Autofluorescence of Visual Receptors

Abstract

SINCE 1878 when Kühne reported the faint bluish fluorescence of the dark adapted retina and its brighter greenish supplementation when the visual pigments were bleached¹, these observations have been little used or extended^2,3. Early in 1966, during another investigation, one of us noticed the interesting microscopic autofluorescence pattern shown in Fig. 1. This led us to similar observations on a number of retinas. Pieces of dark adapted retina (4 × 4 mm) placed receptor side up in a depression slide in Ringer's solution were examined in a fluorescence microscope equipped for infrared viewing; ultraviolet excitation was provided by a GE 1000 W AH6 Hg lamp plus a B and L 250 mm grating monochromator set to 366 nm giving a band pass of about 13 nm. Abbe illumination was provided through a 10 × 0.20 NA achromatic objective in place of a condenser. To avoid bleaching, the microscope was focused (at a magnification of × 50–100) using infrared illumination before exposure to ultraviolet light was begun.
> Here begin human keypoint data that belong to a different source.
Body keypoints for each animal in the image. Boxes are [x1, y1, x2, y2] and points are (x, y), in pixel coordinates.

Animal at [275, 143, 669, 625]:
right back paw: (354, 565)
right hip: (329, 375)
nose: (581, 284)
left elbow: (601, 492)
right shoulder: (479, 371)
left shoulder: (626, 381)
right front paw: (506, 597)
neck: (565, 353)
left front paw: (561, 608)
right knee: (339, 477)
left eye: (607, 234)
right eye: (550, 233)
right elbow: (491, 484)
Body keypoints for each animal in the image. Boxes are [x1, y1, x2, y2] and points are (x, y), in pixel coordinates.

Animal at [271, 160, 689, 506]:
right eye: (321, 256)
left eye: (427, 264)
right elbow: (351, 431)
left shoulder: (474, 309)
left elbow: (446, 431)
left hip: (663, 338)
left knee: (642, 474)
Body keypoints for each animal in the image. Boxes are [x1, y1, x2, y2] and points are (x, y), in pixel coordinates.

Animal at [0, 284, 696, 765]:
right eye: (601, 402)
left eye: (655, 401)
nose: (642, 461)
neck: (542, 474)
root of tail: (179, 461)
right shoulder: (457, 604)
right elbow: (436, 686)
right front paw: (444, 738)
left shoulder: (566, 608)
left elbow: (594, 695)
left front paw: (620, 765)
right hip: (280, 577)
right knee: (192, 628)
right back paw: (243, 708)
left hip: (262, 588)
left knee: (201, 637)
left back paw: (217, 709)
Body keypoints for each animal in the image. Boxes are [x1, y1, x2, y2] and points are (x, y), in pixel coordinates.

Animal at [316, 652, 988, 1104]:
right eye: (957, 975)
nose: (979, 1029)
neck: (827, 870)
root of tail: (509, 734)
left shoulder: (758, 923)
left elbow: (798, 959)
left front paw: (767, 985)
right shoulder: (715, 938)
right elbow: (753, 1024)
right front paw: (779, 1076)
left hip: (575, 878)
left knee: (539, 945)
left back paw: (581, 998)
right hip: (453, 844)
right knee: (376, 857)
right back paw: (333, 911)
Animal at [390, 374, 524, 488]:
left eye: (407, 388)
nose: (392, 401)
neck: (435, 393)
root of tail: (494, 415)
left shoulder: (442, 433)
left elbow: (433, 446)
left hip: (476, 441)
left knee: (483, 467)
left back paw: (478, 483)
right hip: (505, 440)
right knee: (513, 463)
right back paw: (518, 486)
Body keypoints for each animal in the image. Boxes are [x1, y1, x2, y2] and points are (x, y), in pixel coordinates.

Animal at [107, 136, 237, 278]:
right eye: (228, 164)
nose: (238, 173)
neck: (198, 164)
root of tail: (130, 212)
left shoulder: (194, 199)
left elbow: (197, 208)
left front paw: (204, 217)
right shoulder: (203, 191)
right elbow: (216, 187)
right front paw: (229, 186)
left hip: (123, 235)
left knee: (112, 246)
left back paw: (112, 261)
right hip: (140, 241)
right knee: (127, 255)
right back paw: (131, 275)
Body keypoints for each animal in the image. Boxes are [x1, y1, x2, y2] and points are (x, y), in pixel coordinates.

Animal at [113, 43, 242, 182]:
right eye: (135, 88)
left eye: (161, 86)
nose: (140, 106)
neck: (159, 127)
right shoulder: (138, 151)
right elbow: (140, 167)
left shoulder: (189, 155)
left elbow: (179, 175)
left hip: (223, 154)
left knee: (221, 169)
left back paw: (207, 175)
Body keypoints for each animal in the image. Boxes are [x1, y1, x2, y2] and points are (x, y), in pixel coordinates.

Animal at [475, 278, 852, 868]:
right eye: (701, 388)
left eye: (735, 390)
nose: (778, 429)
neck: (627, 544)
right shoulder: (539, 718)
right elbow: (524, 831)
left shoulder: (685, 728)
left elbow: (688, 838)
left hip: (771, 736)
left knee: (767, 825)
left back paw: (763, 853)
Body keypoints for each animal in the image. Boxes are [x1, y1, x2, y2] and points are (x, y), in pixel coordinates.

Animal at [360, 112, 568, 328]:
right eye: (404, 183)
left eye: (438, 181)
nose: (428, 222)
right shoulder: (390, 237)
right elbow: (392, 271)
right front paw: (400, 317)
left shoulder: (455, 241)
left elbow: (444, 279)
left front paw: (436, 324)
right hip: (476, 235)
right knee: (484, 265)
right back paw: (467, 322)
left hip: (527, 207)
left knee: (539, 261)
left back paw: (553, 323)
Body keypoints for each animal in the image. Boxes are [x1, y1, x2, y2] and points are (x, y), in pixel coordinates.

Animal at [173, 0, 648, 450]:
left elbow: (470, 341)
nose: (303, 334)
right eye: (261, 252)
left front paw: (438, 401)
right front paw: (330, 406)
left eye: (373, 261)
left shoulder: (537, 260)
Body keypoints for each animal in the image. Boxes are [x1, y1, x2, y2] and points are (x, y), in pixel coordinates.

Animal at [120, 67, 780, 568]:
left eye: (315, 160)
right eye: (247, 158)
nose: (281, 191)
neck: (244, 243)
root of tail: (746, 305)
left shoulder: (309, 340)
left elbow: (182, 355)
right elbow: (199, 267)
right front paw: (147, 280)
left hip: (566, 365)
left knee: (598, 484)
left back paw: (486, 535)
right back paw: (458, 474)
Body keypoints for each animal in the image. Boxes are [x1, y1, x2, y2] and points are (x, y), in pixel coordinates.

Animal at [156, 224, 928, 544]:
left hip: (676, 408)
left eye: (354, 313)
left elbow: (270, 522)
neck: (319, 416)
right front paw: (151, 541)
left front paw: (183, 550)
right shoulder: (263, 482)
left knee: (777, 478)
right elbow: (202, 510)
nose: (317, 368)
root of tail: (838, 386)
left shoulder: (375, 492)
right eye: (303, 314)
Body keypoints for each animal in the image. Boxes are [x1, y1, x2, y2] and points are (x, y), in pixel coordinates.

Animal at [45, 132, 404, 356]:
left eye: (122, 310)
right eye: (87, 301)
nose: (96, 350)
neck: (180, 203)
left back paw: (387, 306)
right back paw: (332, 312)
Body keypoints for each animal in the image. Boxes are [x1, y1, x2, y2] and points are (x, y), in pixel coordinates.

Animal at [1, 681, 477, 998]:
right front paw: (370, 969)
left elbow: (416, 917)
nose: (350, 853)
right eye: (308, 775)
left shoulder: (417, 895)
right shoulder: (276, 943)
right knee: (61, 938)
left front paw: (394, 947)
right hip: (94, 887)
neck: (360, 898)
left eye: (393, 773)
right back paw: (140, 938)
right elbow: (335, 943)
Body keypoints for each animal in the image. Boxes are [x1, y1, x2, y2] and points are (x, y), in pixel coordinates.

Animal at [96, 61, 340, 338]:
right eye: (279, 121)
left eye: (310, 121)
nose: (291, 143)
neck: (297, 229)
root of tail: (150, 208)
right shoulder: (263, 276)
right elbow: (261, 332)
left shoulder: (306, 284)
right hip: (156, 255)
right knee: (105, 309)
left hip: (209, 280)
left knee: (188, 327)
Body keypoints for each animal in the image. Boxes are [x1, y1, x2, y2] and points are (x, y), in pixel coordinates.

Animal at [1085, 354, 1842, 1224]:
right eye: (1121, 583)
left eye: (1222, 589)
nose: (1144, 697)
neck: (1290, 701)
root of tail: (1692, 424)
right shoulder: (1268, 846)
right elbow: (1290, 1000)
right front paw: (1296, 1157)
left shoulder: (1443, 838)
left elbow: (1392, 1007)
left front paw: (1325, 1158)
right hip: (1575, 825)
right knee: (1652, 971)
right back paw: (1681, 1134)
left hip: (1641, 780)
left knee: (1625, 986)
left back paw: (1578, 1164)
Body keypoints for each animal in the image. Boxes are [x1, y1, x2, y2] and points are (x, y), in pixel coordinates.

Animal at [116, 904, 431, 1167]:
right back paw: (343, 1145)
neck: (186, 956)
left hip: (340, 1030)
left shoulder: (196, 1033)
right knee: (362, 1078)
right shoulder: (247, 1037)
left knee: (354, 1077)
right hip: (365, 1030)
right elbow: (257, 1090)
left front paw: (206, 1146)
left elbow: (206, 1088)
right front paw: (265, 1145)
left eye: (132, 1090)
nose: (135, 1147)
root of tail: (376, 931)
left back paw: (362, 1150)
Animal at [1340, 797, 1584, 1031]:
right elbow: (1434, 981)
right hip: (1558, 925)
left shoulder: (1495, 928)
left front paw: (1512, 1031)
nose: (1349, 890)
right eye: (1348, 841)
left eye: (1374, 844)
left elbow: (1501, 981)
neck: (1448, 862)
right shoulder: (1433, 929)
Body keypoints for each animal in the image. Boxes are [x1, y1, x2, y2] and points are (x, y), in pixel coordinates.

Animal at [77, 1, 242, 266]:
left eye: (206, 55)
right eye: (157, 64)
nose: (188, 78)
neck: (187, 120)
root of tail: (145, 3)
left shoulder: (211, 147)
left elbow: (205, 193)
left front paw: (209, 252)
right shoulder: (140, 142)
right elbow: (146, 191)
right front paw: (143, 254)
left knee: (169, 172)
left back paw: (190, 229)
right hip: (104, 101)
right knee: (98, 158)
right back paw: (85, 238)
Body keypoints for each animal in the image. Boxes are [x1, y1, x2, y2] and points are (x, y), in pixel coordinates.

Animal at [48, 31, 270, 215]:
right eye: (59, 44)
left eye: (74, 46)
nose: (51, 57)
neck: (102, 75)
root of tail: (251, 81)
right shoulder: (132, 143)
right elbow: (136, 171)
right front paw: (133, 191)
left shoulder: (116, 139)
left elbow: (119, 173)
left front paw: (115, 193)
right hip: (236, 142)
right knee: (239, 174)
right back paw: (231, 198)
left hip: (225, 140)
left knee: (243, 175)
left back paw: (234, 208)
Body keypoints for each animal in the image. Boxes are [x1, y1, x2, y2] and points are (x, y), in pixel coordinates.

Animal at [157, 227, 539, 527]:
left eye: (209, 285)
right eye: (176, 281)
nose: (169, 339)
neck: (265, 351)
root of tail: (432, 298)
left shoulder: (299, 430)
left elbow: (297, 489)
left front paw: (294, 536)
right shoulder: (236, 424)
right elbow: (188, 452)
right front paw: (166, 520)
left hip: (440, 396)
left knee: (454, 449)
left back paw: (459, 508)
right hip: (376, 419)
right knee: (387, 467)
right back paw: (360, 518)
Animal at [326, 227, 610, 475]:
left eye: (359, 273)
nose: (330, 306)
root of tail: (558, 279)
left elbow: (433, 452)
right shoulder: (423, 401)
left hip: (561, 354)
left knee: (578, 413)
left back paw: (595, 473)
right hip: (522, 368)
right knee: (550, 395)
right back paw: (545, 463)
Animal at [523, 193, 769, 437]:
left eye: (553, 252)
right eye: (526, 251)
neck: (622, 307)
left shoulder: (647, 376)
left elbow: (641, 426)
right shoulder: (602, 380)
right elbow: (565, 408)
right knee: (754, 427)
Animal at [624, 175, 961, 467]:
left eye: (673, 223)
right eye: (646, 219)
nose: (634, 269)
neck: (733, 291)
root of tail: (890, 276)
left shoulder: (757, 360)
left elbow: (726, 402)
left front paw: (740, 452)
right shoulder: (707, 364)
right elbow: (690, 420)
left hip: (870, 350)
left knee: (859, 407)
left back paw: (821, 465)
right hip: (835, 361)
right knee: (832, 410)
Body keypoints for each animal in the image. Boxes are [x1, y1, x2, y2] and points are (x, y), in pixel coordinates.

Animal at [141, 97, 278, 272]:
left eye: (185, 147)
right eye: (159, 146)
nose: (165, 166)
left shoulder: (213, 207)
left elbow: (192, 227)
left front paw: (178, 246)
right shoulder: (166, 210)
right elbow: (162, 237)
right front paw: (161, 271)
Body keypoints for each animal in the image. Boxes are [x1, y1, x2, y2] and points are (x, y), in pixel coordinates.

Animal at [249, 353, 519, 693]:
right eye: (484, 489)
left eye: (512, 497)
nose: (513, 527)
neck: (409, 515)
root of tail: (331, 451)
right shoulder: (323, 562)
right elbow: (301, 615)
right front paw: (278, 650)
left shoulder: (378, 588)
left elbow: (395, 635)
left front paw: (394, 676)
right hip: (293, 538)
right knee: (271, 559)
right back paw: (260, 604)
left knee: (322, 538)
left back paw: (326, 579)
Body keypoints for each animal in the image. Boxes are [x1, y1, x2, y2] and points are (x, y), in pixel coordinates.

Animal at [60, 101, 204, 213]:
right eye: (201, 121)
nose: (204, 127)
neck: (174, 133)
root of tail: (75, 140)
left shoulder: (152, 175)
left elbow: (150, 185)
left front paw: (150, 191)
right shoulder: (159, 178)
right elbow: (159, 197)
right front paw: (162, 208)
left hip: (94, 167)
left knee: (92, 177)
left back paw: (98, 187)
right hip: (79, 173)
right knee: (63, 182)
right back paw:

Several layers of ‘Wratten 2C’ filter served to block transmission of ultraviolet light to the observer's eye and film plane. Photography was performed directly through a 16 × 0.4 NA or a 25 × 0.60 NA objective without an ocular in order to maximize photon flux density at the film plane, thus minimizing exposure. Polaroid type 47, ASA 3000, black-and-white film and Kodak Ektochrome, ASA 125, colour film were used. A photographic shutter in the illumination optics could be opened for viewing fluorescence or to provide appropriate exposure times for photography. The shutter was closed at all other times to minimize ultraviolet bleaching of visual pigment or photo-inactivation of fluorescence. Photographic exposure times ranged from 2 s to 30 s.